We define a rational map between two projective lines and compute the fiber of a point on the target:

sage: from mclf import *
sage: FX.<x> = FunctionField(QQ)
sage: FY.<y> = FunctionField(QQ)
sage: X = SmoothProjectiveCurve(FX)
sage: Y = SmoothProjectiveCurve(FY)
sage: phi = FY.hom(x^2+1)
sage: psi = MorphismOfSmoothProjectiveCurves(X, Y, phi)
sage: psi
morphism from the smooth projective curve with Rational function field in x over Rational Field
to the smooth projective curve with Rational function field in y over Rational Field,
determined by Function Field morphism:
From: Rational function field in y over Rational Field
To:   Rational function field in x over Rational Field
Defn: y |--> x^2 + 1

sage: P = PointOnSmoothProjectiveCurve(Y, FY.valuation(y-2))
sage: psi.fiber(P)
[Point on the smooth projective curve with Rational function field in x over Rational Field with coordinates (1,).,
 Point on the smooth projective curve with Rational function field in x over Rational Field with coordinates (-1,).]

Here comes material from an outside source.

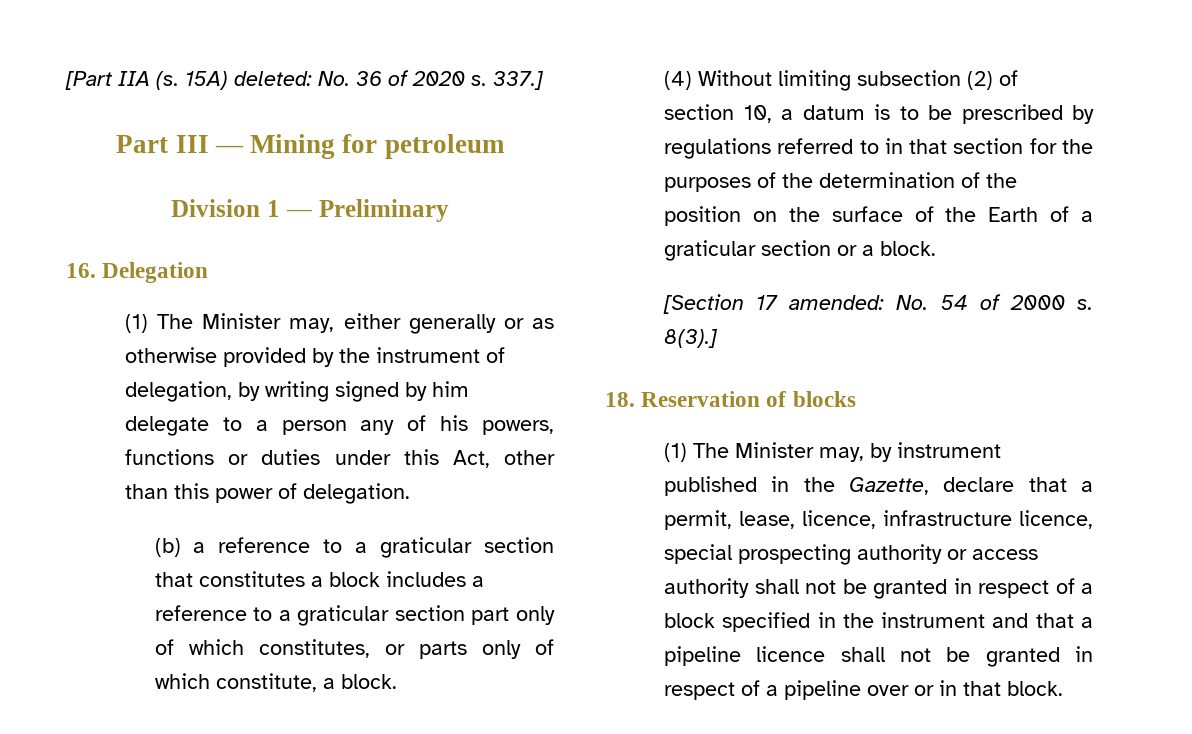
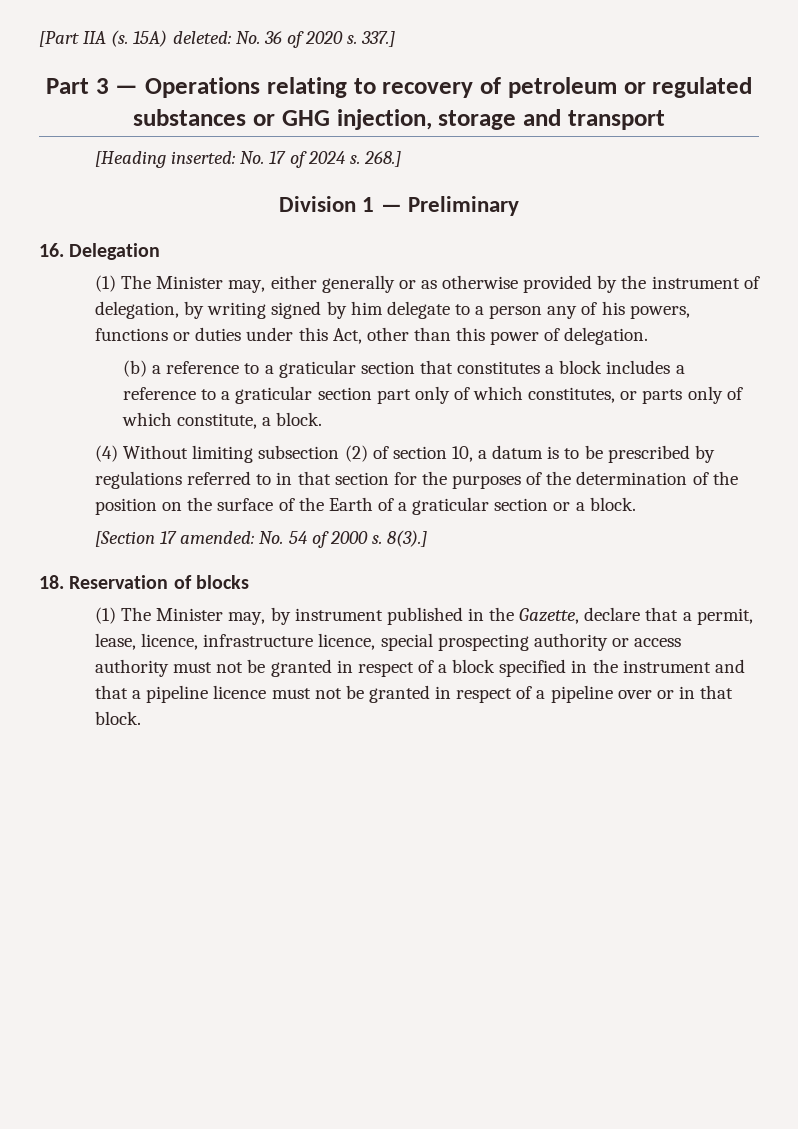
[175,134,505,159] III — Mining for petroleum -> [95,77,753,98] [133,109,665,130] [94,151,401,168] 3 — Operations relating to recovery of petroleum or regulated substances or GHG injection, storage and transport // [Heading inserted: No. 17 of 2024 s. 268.]
[754,579,799,594] shall -> [173,662,213,673] must
[840,647,885,662] shall -> [271,688,311,699] must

The only other map that is allowed is the structure morphism of a curve as a cover of the projective line:

sage: R.<x> = GF(2)[]
sage: Y = SuperellipticCurve(x^4+x+1, 3)
sage: phi = Y.structure_map()
sage: X = phi.codomain()
sage: X
the smooth projective curve with Rational function field in x over Finite Field of size 2
sage: P = X.random_point()
sage: phi.fiber(P)  # random
[Point on superelliptic curve y^3 = x^4 + x + 1 over Finite Field of size 2 with coordinates (0, 1).,
 Point on superelliptic curve y^3 = x^4 + x + 1 over Finite Field of size 2 with coordinates (0, u1).]
codomain()

Return the codomain of this morphism.

domain()

Return the domain of this morphism.

fiber(P)

Return the fiber of this map over the point \(P\) (without multiplicities).

INPUT:

  • P – a point on the curve \(X\), the codomain of this morphism

OUTPUT: the fiber over \(P\), as a list of points of \(Y\) (the domain of this map)

fiber_degree(P)

Return the (absolute) degree of the fiber of this map over the point P.

INPUT:

  • P – a point on the curve \(X\) (the codomain of this morphism)

OUTPUT: the fiber degree over \(P\), the sum of the degrees of the points on \(Y\) (the domain of this morphism) lying above \(P\). Here degree means absolute degree, i.e. with respect to the constant base field of \(Y\) (which may differ from the field of constants).

is_structure_map()

Return True if this map is the structure map of the curve \(Y\).

EXAMPLES:

sage: from mclf import *
sage: F.<x> = FunctionField(QQ)
sage: X = SmoothProjectiveCurve(F)
sage: phi = F.hom(x^2+1)
sage: f = MorphismOfSmoothProjectiveCurves(X, X, phi)
sage: f.is_structure_map()
False
sage: phi = F.hom(x)
sage: f = MorphismOfSmoothProjectiveCurves(X, X, phi)
sage: f.is_structure_map()
True
pullback(f)

Return the pullback of a function under this morphism.

pullback_map()

Return the induced inclusion of function fields.